§ Problem
Count every line of the material that holds the string "same". Respond with the total only.

§ The data
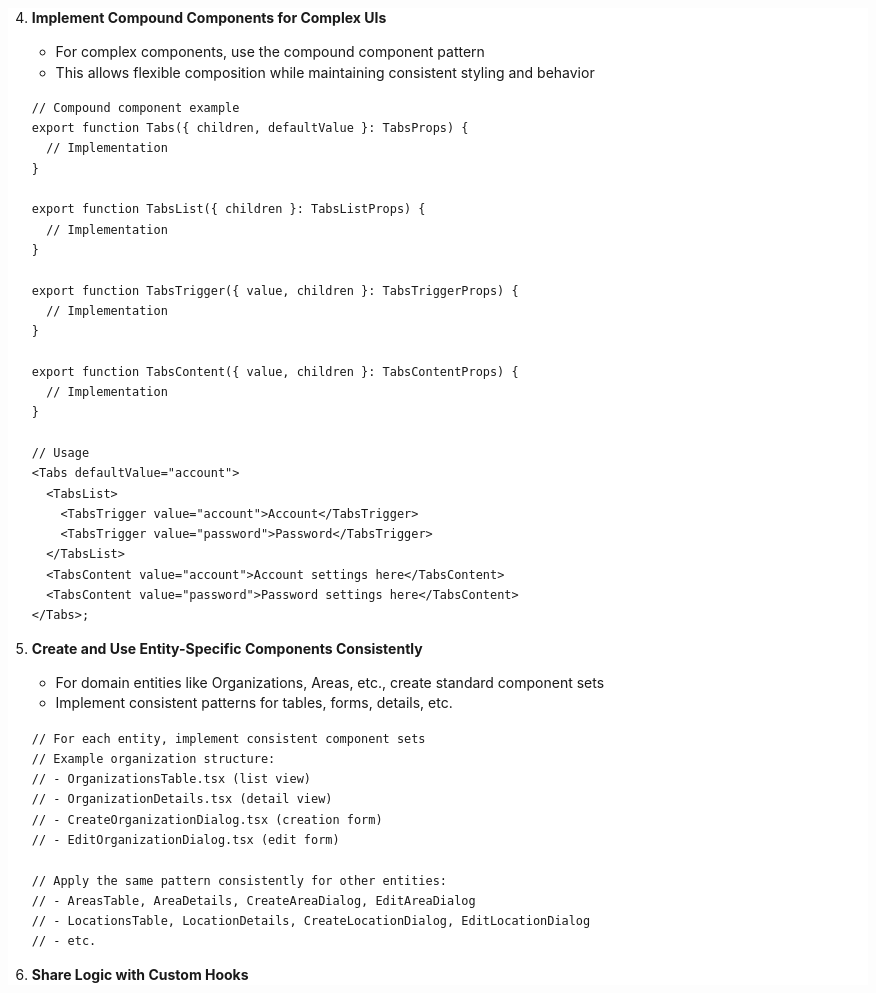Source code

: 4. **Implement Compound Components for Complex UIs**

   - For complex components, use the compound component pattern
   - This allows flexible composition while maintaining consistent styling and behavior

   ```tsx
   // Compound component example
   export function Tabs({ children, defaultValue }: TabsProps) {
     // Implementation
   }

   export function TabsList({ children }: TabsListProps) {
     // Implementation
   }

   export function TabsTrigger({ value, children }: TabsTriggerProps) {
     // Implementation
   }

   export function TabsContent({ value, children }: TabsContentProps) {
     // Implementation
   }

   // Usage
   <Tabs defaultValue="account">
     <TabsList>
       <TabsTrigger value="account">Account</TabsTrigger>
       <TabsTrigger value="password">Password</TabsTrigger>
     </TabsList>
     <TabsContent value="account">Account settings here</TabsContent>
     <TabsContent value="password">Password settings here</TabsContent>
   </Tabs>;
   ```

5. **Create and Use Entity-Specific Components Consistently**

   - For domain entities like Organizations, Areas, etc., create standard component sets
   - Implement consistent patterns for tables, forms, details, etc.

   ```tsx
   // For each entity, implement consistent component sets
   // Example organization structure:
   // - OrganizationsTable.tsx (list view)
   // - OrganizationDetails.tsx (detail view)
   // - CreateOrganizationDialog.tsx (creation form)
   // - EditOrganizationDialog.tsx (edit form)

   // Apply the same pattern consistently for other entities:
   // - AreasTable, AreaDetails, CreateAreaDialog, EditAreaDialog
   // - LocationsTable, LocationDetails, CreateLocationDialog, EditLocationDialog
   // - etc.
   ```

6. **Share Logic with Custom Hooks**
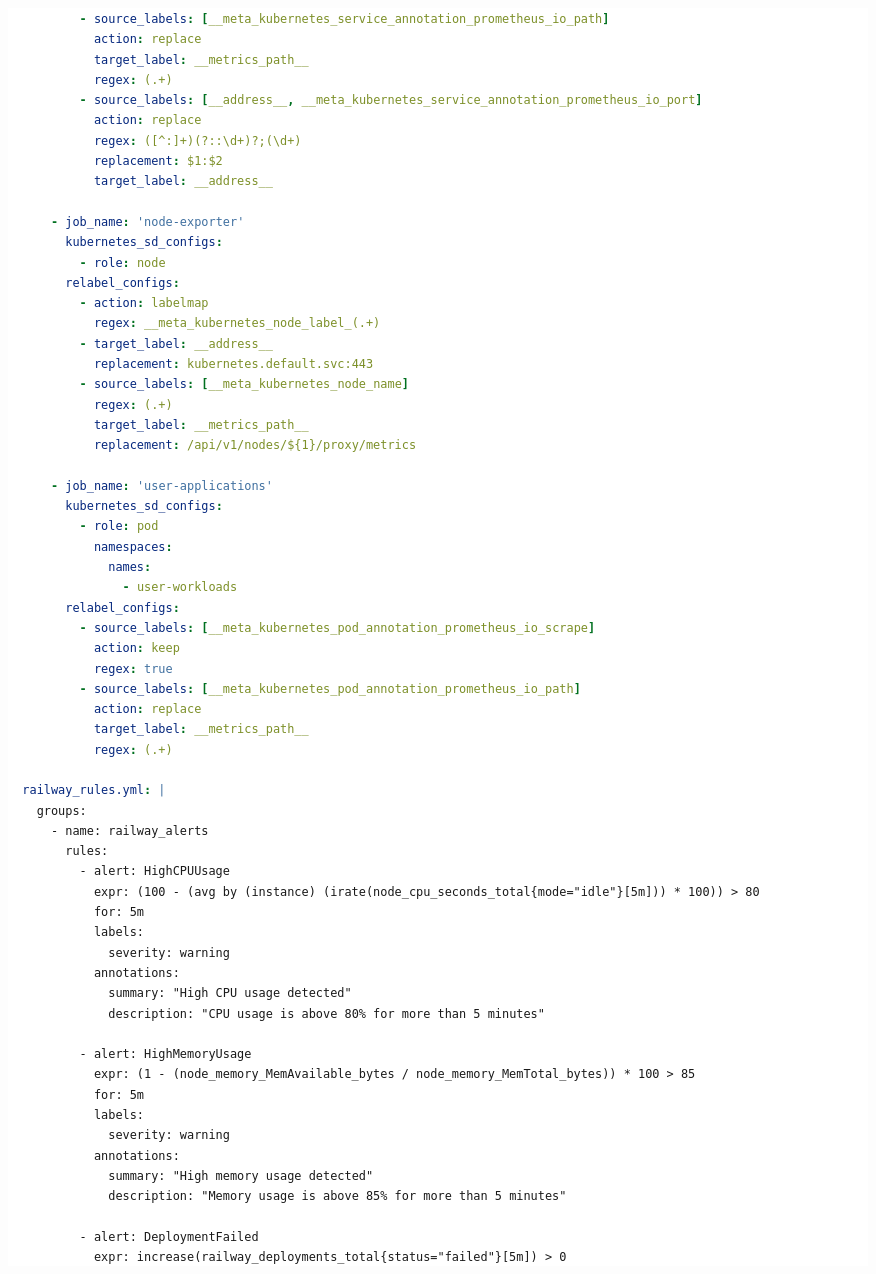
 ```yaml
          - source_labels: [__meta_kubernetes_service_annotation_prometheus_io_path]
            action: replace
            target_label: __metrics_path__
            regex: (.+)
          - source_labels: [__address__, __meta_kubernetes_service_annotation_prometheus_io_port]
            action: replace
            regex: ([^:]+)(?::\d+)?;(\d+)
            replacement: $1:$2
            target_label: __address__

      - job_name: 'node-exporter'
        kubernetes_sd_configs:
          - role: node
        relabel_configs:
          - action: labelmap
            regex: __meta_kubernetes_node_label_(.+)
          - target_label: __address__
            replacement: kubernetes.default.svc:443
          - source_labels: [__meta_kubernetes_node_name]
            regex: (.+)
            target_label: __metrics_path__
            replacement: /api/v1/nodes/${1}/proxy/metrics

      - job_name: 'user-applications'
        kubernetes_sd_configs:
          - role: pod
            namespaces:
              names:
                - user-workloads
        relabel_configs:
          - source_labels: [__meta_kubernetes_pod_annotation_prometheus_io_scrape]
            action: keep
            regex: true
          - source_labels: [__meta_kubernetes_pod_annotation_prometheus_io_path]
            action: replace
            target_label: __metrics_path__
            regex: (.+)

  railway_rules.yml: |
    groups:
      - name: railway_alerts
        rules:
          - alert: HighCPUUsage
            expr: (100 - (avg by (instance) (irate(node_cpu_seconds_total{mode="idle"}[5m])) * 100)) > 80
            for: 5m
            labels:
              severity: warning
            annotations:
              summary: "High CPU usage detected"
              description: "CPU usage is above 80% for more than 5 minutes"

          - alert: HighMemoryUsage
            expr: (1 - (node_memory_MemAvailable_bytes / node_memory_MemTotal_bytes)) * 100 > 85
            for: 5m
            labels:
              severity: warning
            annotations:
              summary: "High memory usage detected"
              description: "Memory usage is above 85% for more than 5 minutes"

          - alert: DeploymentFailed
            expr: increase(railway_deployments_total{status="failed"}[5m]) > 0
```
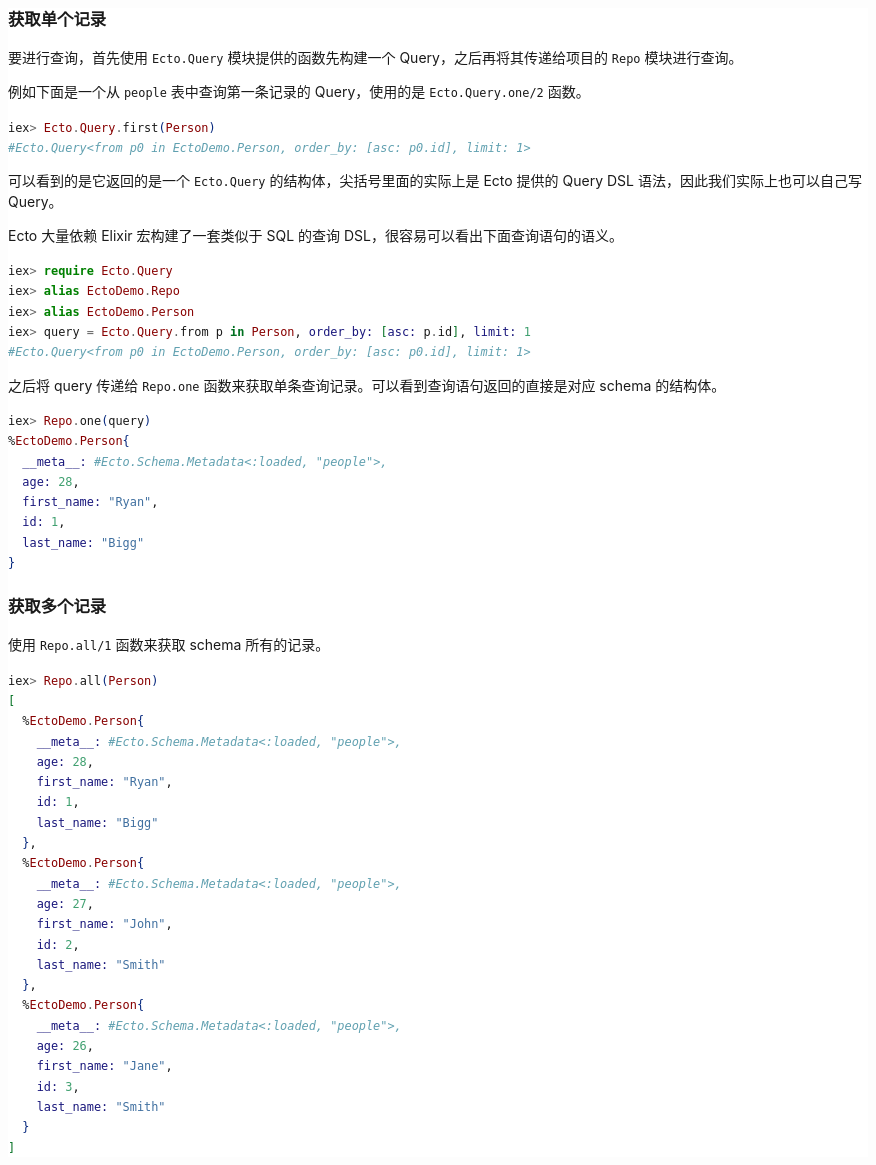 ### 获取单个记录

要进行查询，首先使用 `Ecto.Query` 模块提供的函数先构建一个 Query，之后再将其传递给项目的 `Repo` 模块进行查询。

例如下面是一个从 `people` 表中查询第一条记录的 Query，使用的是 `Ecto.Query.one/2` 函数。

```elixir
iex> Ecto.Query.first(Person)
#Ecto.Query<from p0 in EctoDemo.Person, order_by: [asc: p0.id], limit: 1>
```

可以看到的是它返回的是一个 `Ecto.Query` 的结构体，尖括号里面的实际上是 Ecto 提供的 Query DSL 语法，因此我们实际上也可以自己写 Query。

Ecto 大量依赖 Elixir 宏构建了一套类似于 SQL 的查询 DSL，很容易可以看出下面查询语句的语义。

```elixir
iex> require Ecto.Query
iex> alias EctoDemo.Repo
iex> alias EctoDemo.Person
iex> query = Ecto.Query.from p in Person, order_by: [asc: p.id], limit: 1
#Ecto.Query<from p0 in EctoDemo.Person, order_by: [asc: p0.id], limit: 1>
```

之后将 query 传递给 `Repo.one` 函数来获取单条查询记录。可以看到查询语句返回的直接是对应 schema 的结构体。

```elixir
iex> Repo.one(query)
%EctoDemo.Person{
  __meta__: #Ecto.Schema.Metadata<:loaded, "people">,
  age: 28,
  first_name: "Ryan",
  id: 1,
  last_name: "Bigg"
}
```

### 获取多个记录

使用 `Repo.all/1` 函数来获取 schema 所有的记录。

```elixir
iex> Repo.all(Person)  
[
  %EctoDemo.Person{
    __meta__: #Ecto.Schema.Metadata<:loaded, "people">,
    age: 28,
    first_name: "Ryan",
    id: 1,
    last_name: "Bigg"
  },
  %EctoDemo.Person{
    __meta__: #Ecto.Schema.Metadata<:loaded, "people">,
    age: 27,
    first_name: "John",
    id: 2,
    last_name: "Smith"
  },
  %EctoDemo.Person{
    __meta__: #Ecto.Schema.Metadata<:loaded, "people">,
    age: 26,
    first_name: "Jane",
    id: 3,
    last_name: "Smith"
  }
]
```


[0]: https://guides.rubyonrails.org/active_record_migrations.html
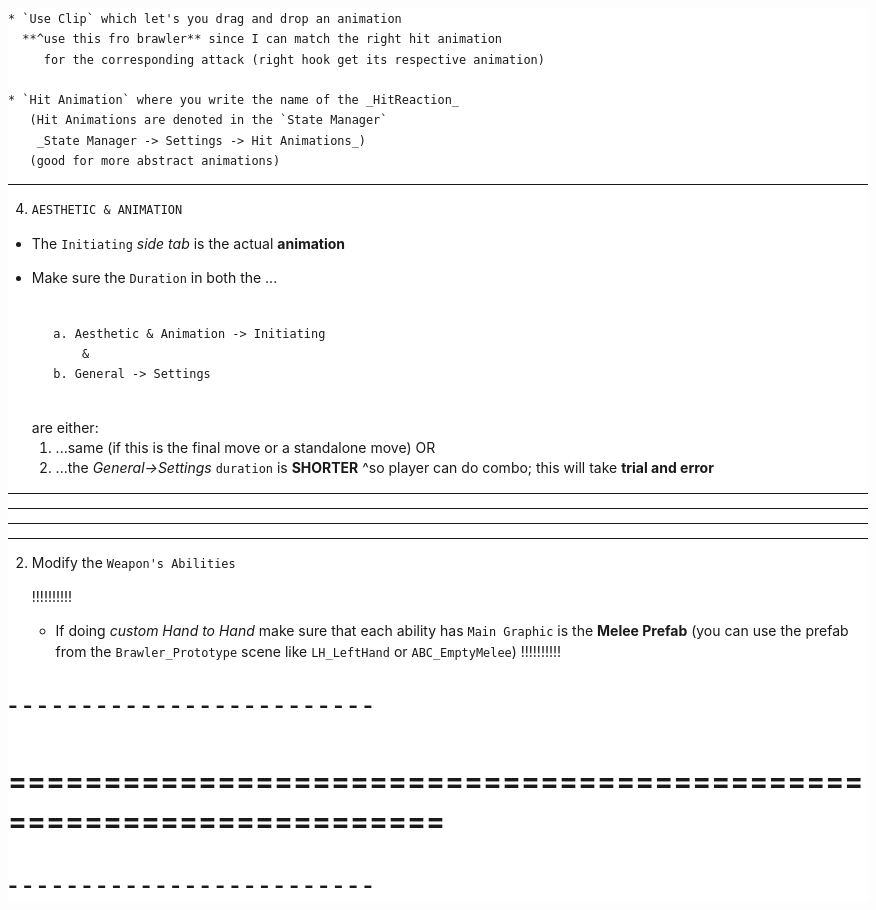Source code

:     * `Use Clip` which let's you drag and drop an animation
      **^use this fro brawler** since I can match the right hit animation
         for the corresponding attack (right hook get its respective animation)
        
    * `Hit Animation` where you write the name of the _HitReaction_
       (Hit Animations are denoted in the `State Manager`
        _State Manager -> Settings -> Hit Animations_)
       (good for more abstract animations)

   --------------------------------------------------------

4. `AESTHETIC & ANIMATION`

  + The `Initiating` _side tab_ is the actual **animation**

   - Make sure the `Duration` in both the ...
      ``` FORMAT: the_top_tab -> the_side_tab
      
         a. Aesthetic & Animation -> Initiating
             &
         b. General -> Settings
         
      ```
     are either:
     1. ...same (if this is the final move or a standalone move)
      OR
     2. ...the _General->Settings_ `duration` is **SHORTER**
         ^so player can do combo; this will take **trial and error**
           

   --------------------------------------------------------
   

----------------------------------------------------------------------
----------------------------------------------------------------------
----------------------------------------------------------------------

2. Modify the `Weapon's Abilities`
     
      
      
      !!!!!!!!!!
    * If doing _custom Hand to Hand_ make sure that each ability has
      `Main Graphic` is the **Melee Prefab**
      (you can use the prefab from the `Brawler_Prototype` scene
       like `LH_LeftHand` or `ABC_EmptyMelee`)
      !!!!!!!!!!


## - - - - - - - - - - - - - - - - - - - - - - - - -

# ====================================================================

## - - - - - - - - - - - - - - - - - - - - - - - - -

§ Answer to this exercise
2